557 Violetta

Discovery
- Discovered by: M. F. Wolf
- Discovery site: Heidelberg
- Discovery date: 26 January 1905

Designations
- Pronunciation: Italian: [vjoˈletta]
- Alternative designations: 1905 PY

Orbital characteristics
- Epoch 31 July 2016 (JD 2457600.5)
- Uncertainty parameter 0
- Observation arc: 111.25 yr (40634 d)
- Aphelion: 2.6867 AU (401.92 Gm)
- Perihelion: 2.1984 AU (328.88 Gm)
- Semi-major axis: 2.4425 AU (365.39 Gm)
- Eccentricity: 0.099957
- Orbital period (sidereal): 3.82 yr (1394.3 d)
- Mean anomaly: 79.8798°
- Mean motion: 0° 15^{m} 29.484^{s} / day
- Inclination: 2.4895°
- Longitude of ascending node: 292.818°
- Argument of perihelion: 195.130°

Physical characteristics
- Synodic rotation period: 5.0887 h (0.21203 d)
- Absolute magnitude (H): 12.1

= 557 Violetta =

Main-belt Asteroid

557 Violetta is a minor planet orbiting the Sun that was discovered by German astronomer Max Wolf on 26 January 1905 in Heidelberg.
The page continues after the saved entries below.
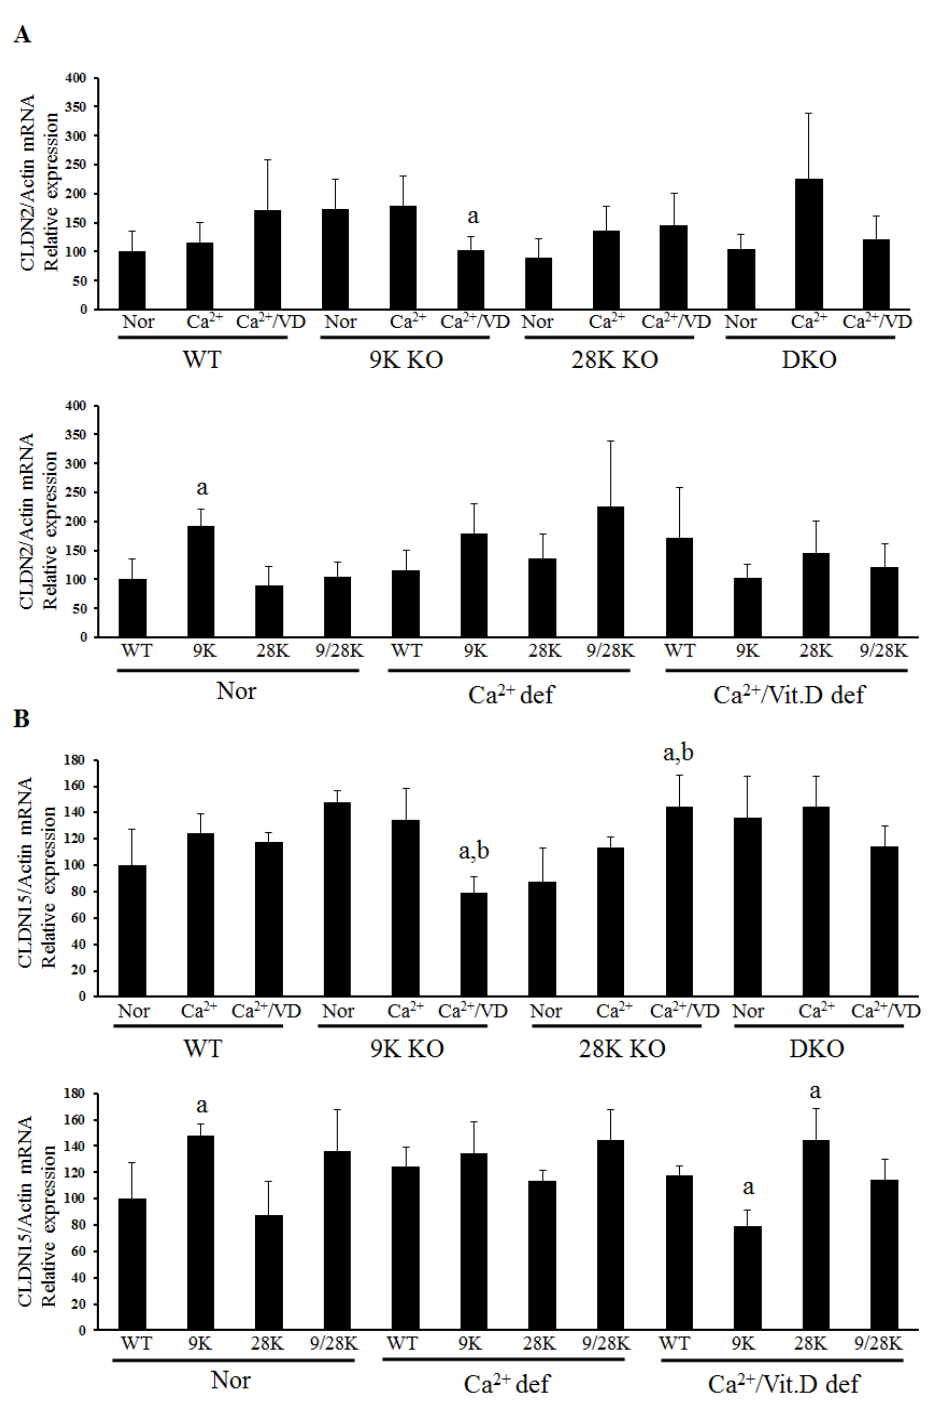
Figure 1. Tissue-specific tight junction genes expression in the duodenum of mice. CLDN2 ( A ) and CLDN15 ( B ) mRNA expression were analyzed by real-time PCR. The expressions of each gene were compared through the type of animal ( upper panel ) and diets ( lower panel ). Every result was normalized relative to β-actin. In upper panel of (A) and (B) , Nor, normal diet; Ca 2+ , calcium-deficient group; Ca 2+ /VD, calcium- and vitamin D-deficient diet; a, p < 0.05 ( vs. normal diet) and b, p < 0.05 ( vs. calcium deficient diet). In lower panel of (A) and (B) , WT, wild-type; def, deficient diet; 9k, CaBP-9k KO mice; 28k, CaBP-28k KO mice; 9k/28k, DKO mice; a, p < 0.05 ( vs. wild-type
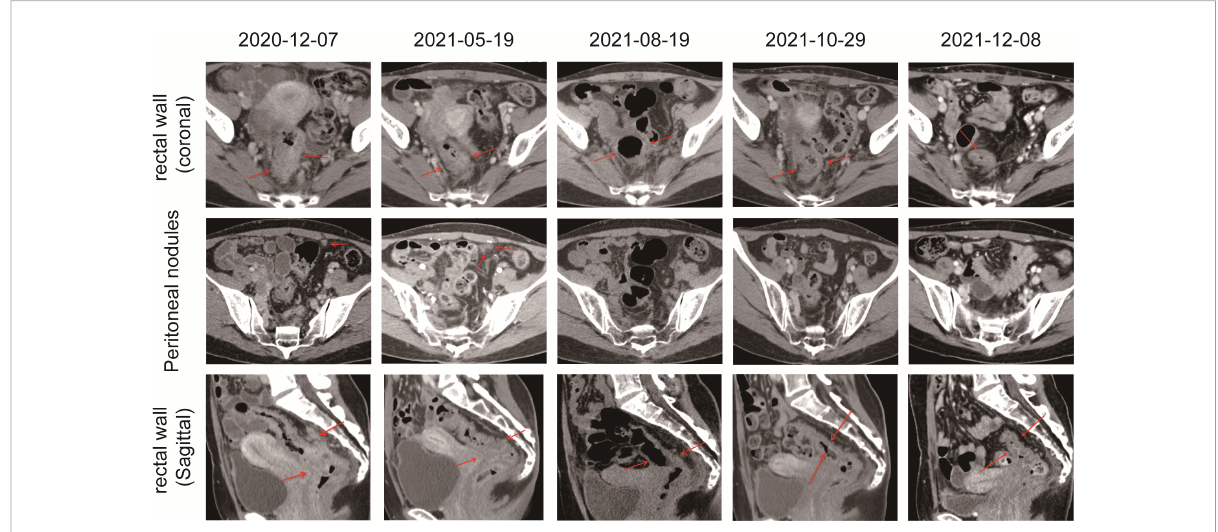
FIGURE 2 CT scans showed the chronological response of the patient following a series of treatment. The red arrow represents the area of the target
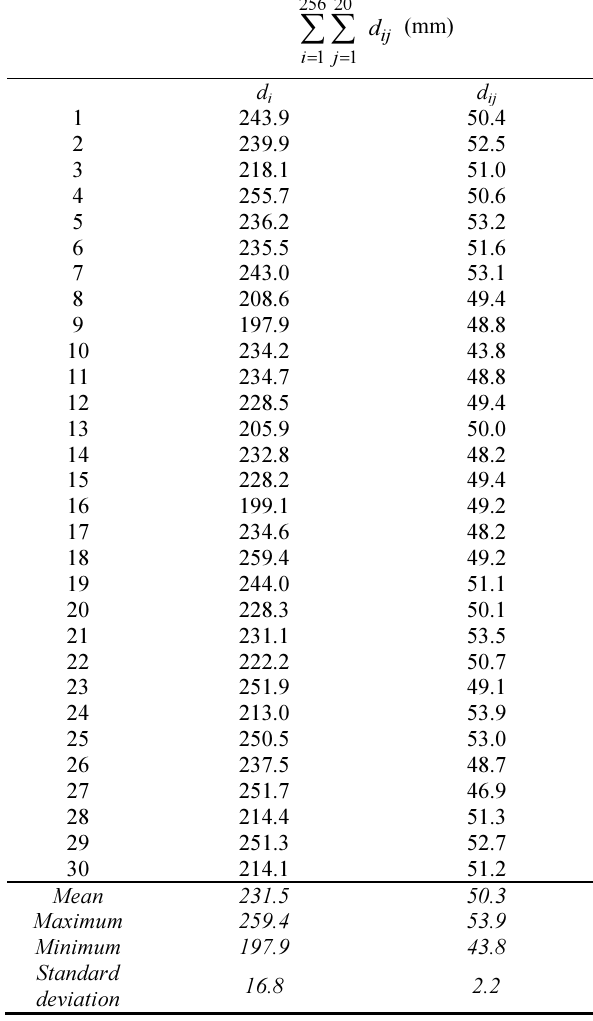
Table 2. Total deterioration of the standard deviation of the longitudinal level without maintenance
In light of M. F. Wolf's penchant ca. 1905 for naming asteroids after operatic heroines, it is likely that 557 Violetta is named after the protagonist of Giuseppe Verdi's famous opera La Traviata.

Photometric observations of this asteroid made during 2008 at the Organ Mesa Observatory in Las Cruces, New Mexico, gave a light curve with a period of 5.0887 ± 0.0001 hours and a brightness variation of 0.25 ± 0.03 in magnitude.